Learning the basic constellations is fairly simple, Domanchuk said, and once you know those, "You notice things that are different throughout the year."

For one, the stars rise and set just like the sun and moon, so they're constantly rotating.

And new stars and planets are always forming, Domanchuk said, most notably below and to the left of the belt of Orion — one of the best-known and easily seen constellations.

To see those that are forming, however, a pair of binoculars or telescope are recommended for optimal viewing.

With binoculars on-hand — "as long as they're steady" — you can also see the moons of Jupiter and the rings of Saturn, Domanchuk said.

Also, "Look for some shooting stars, look for satellites, see the Orion constellation — those are all nice things for the wintertime," Pedicino said.

And meteors. On any given night, you can see 10 to 15 meteors in an hour, or one every five minutes, Pedicino said.

"And the neat thing about that is they're little grains of dust, little grains of sand" moving 40,000 miles an hour, burning the atmosphere, he said.

The best meteor showers are in August and December, but there's almost one each month, Pedicino said.

Satellites — military ones move from the north to south and communication satellites move east to west — are always abound.

The best time to catch one is right around sunset and dawn, Pedicino said. Though they look like stars, it's easy to detect them, as they move across the sky as fast as a plane.

"There's no way to hide them — they show up against the background of the stars," he said.

In Del Norte, the view of the western hemisphere is ideal, but move away from the ocean because "when you're looking at things low on the horizon, you're looking at a large amount of atmosphere," Pedicino said.

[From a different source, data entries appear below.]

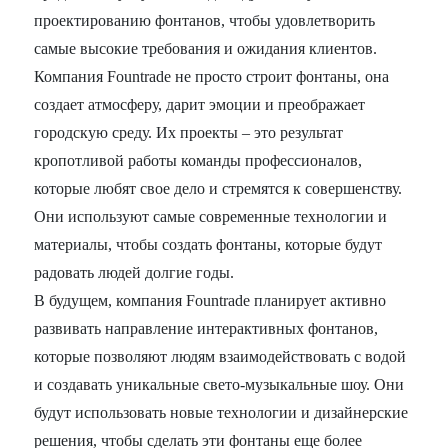
проектированию фонтанов, чтобы удовлетворить
самые высокие требования и ожидания клиентов.
Компания Fountrade не просто строит фонтаны, она
создает атмосферу, дарит эмоции и преображает
городскую среду. Их проекты – это результат
кропотливой работы команды профессионалов,
которые любят свое дело и стремятся к совершенству.
Они используют самые современные технологии и
материалы, чтобы создать фонтаны, которые будут
радовать людей долгие годы.
В будущем, компания Fountrade планирует активно
развивать направление интерактивных фонтанов,
которые позволяют людям взаимодействовать с водой
и создавать уникальные свето-музыкальные шоу. Они
будут использовать новые технологии и дизайнерские
решения, чтобы сделать эти фонтаны еще более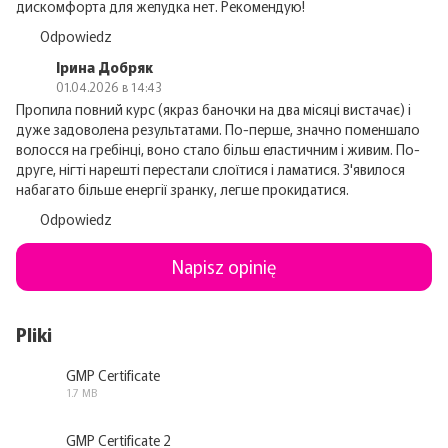
дискомфорта для желудка нет. Рекомендую!
Odpowiedz
Ірина Добряк
01.04.2026 в 14:43
Пропила повний курс (якраз баночки на два місяці вистачає) і
дуже задоволена результатами. По-перше, значно поменшало
волосся на гребінці, воно стало більш еластичним і живим. По-
друге, нігті нарешті перестали слоїтися і ламатися. З'явилося
набагато більше енергії зранку, легше прокидатися.
Odpowiedz
Napisz opinię
Pliki
GMP Certificate
1.7 MB
PDF
GMP Certificate 2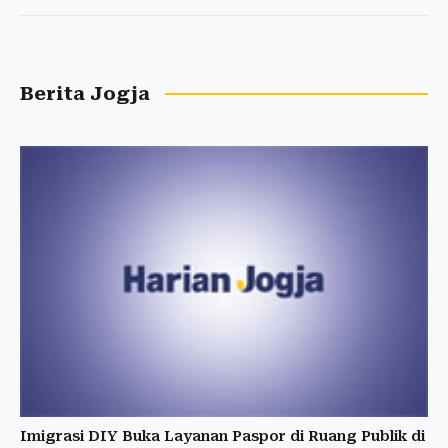
Berita Jogja
Imigrasi DIY Buka Layanan Paspor di Ruang Publik di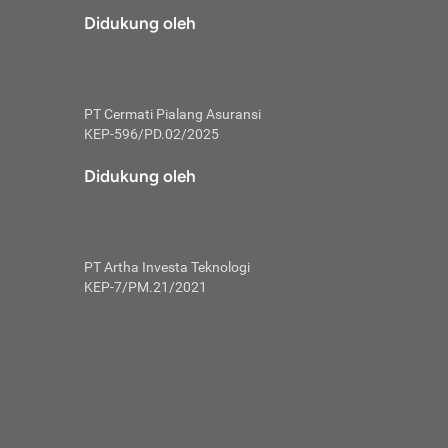
risiko dalam
Didukung oleh
ski tidak
i pengguna
 yang lebih
PT Cermati Pialang Asuransi
hui skor
KEP-596/PD.02/2025
usahakan untuk
Didukung oleh
ng. Mulai
 kembali ideal.
PT Artha Investa Teknologi
 memohon utang
KEP-7/PM.21/2021
gan melunasi
ah satu-
 bisa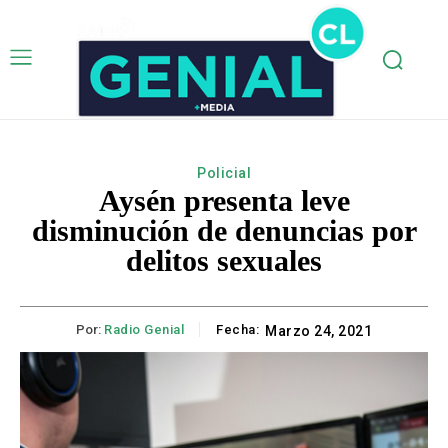
Policial
Aysén presenta leve
disminución de denuncias por
delitos sexuales
Por:
Radio Genial
Fecha:
Marzo 24, 2021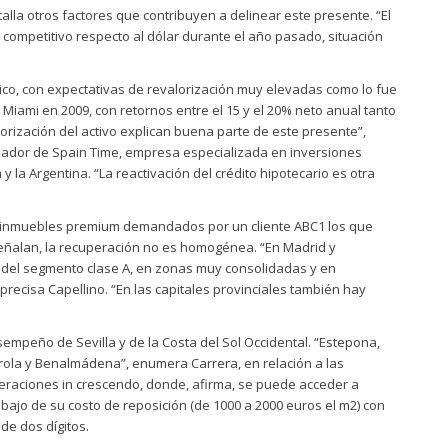
alla otros factores que contribuyen a delinear este presente. “El
competitivo respecto al dólar durante el año pasado, situación
mico, con expectativas de revalorización muy elevadas como lo fue
 Miami en 2009, con retornos entre el 15 y el 20% neto anual tanto
lorización del activo explican buena parte de este presente”,
ndador de Spain Time, empresa especializada en inversiones
y la Argentina. “La reactivación del crédito hipotecario es otra
 inmuebles premium demandados por un cliente ABC1 los que
eñalan, la recuperación no es homogénea. “En Madrid y
 del segmento clase A, en zonas muy consolidadas y en
precisa Capellino. “En las capitales provinciales también hay
empeño de Sevilla y de la Costa del Sol Occidental. “Estepona,
irola y Benalmádena”, enumera Carrera, en relación a las
eraciones in crescendo, donde, afirma, se puede acceder a
bajo de su costo de reposición (de 1000 a 2000 euros el m2) con
de dos dígitos.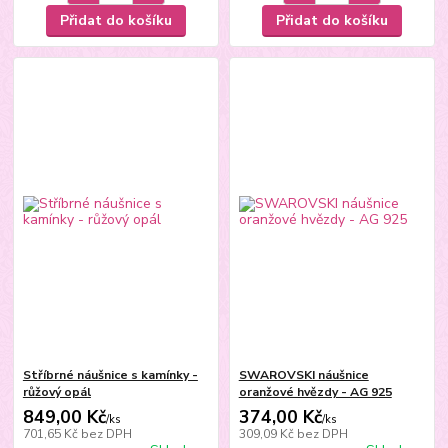
Přidat do košíku
Přidat do košíku
Stříbrné náušnice s kamínky -
SWAROVSKI náušnice
růžový opál
oranžové hvězdy - AG 925
849,00 Kč
374,00 Kč
/
ks
/
ks
701,65 Kč
bez DPH
309,09 Kč
bez DPH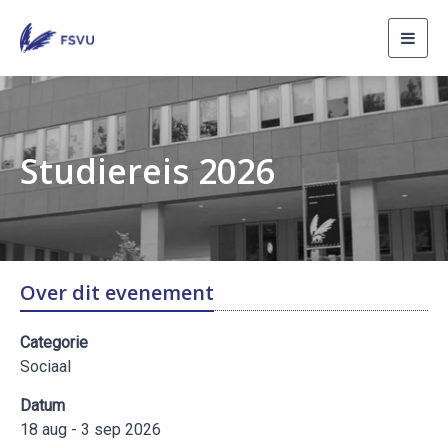
Toggl
navig
Studiereis 2026
Over dit evenement
Categorie
Sociaal
Datum
18 aug - 3 sep 2026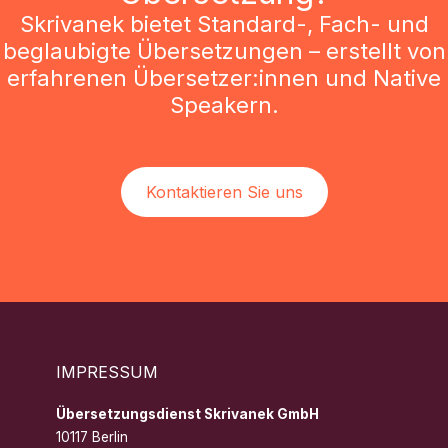
Skrivanek bietet Standard-, Fach- und
beglaubigte Übersetzungen – erstellt von
erfahrenen Übersetzer:innen und Native
Speakern.
Kontaktieren Sie uns
IMPRESSUM
Übersetzungsdienst Skrivanek GmbH
10117 Berlin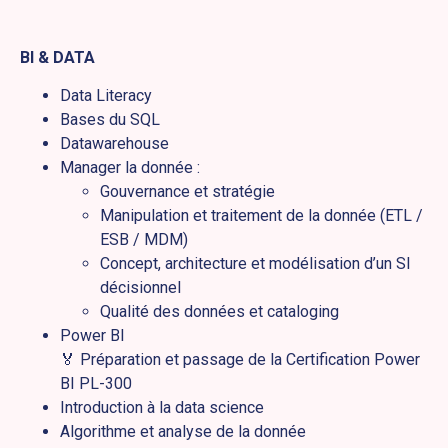
BI & DATA
Data Literacy
Bases du SQL
Datawarehouse
Manager la donnée :
Gouvernance et stratégie
Manipulation et traitement de la donnée (ETL /
ESB / MDM)
Concept, architecture et modélisation d’un SI
décisionnel
Qualité des données et cataloging
Power BI
🏅 Préparation et passage de la Certification Power
BI PL-300
Introduction à la data science
Algorithme et analyse de la donnée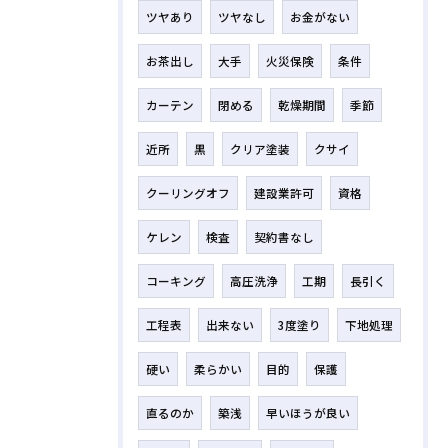
ツヤあり
ツヤなし
お金がない
お茶出し
大手
火災保険
条件
カーテン
閉める
乾燥期間
季節
近所
黒
クリア塗装
クサイ
クーリングオフ
建設業許可
資格
ケレン
検査
契約書なし
コーキング
高圧洗浄
工期
長引く
工程表
出来ない
3度塗り
下地処理
硬い
柔らかい
目的
保護
直るのか
築浅
早いほうが良い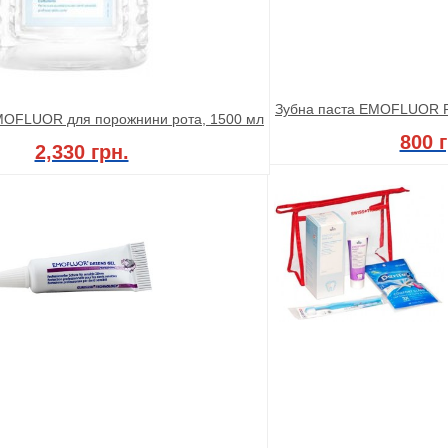
Зубна паста EMOFLUOR 
MOFLUOR для порожнини рота, 1500 мл
800 г
2,330 грн.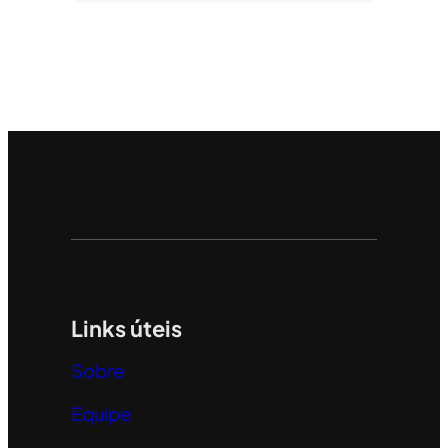
Links úteis
Sobre
Equipe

Just "get a little altitude — the skies are usually clearer and you don't have to deal with the fog," he said.

•••••

What to look for in the night sky

•New moon: Friday at 2 a.m. Really sharp observers under excellent conditions may be able to catch the razor thin crescent, but Saturday is much more likely.

•Moon-Venus: Saturday just after dusk, the thin crescent moon slips by Venus in the western dusk just after sunset. Look quickly, because both Venus and the moon set shortly after the sun. The moon appears slightly above and to the left of Venus, with increasing separation the farther west you are.

•Mars: Mars rises about 90 minutes before the sun and is a small target in telescopes.

•Jupiter: Jupiter rises about two hours before the sun, not far from the star Antares. Although low in the sky, it offers a nice telescopic sight, complete with satellites, for early risers.

•Venus: During the second half of January, Venus dominates the west-southwest shortly after sunset.

•Mercury: In the last few days of January, you may be able to catch Mercury in the western twilight after sunset. Start looking maybe 10 minutes after sunset.

•Moon-Saturn: Feb 2 at 9 p.m. The moon passes less than a degree to the north of Saturn in Leo. This occurs before moonrise in most locations.